=== THE PROBLEM ===
Retype each entry exactly. Skip any pictures.

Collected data
○ ○ ○ ○

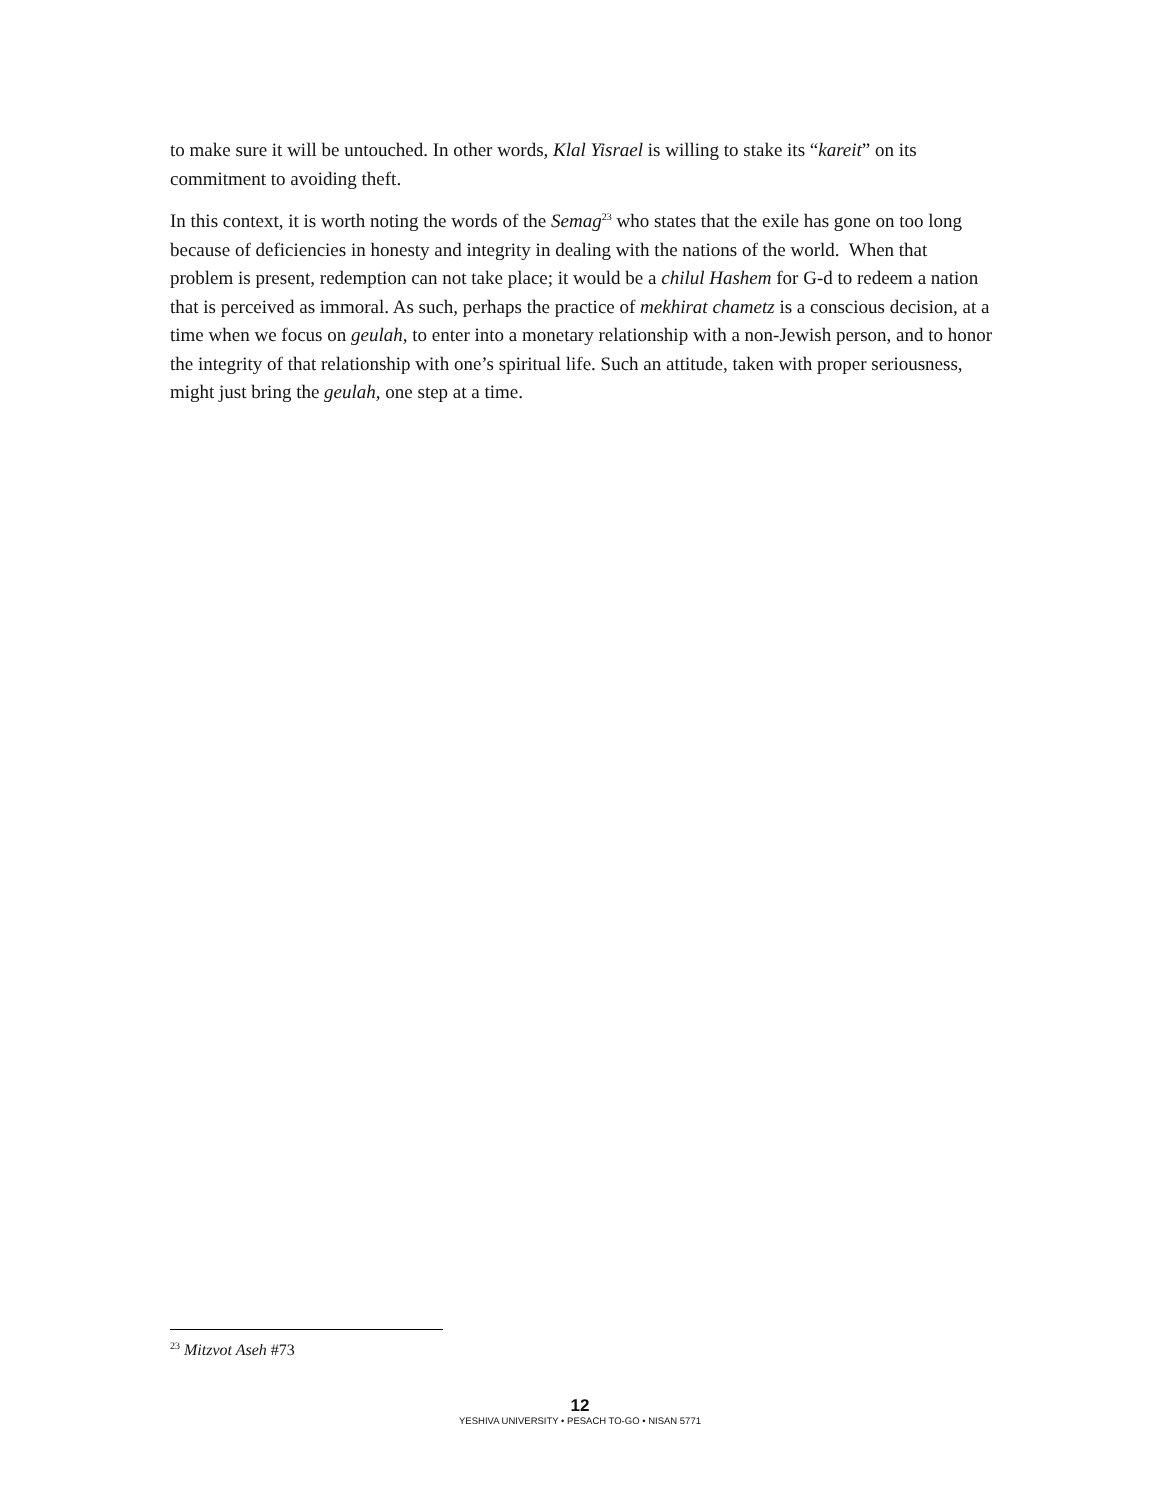to make sure it will be untouched. In other words, Klal Yisrael is willing to stake its “kareit” on its commitment to avoiding theft.
In this context, it is worth noting the words of the Semag<sup>23</sup> who states that the exile has gone on too long because of deficiencies in honesty and integrity in dealing with the nations of the world. When that problem is present, redemption can not take place; it would be a chilul Hashem for G-d to redeem a nation that is perceived as immoral. As such, perhaps the practice of mekhirat chametz is a conscious decision, at a time when we focus on geulah, to enter into a monetary relationship with a non-Jewish person, and to honor the integrity of that relationship with one’s spiritual life. Such an attitude, taken with proper seriousness, might just bring the geulah, one step at a time.
<sup>23</sup> Mitzvot Aseh #73
12
YESHIVA UNIVERSITY • PESACH TO-GO • NISAN 5771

○ ○ ○ ○

=== THE COMPLETED TASK ===
to make sure it will be untouched. In other words, Klal Yisrael is willing to stake its “kareit” on its commitment to avoiding theft.
In this context, it is worth noting the words of the Semag<sup>23</sup> who states that the exile has gone on too long because of deficiencies in honesty and integrity in dealing with the nations of the world. When that problem is present, redemption can not take place; it would be a chilul Hashem for G-d to redeem a nation that is perceived as immoral. As such, perhaps the practice of mekhirat chametz is a conscious decision, at a time when we focus on geulah, to enter into a monetary relationship with a non-Jewish person, and to honor the integrity of that relationship with one’s spiritual life. Such an attitude, taken with proper seriousness, might just bring the geulah, one step at a time.
<sup>23</sup> Mitzvot Aseh #73
12
YESHIVA UNIVERSITY • PESACH TO-GO • NISAN 5771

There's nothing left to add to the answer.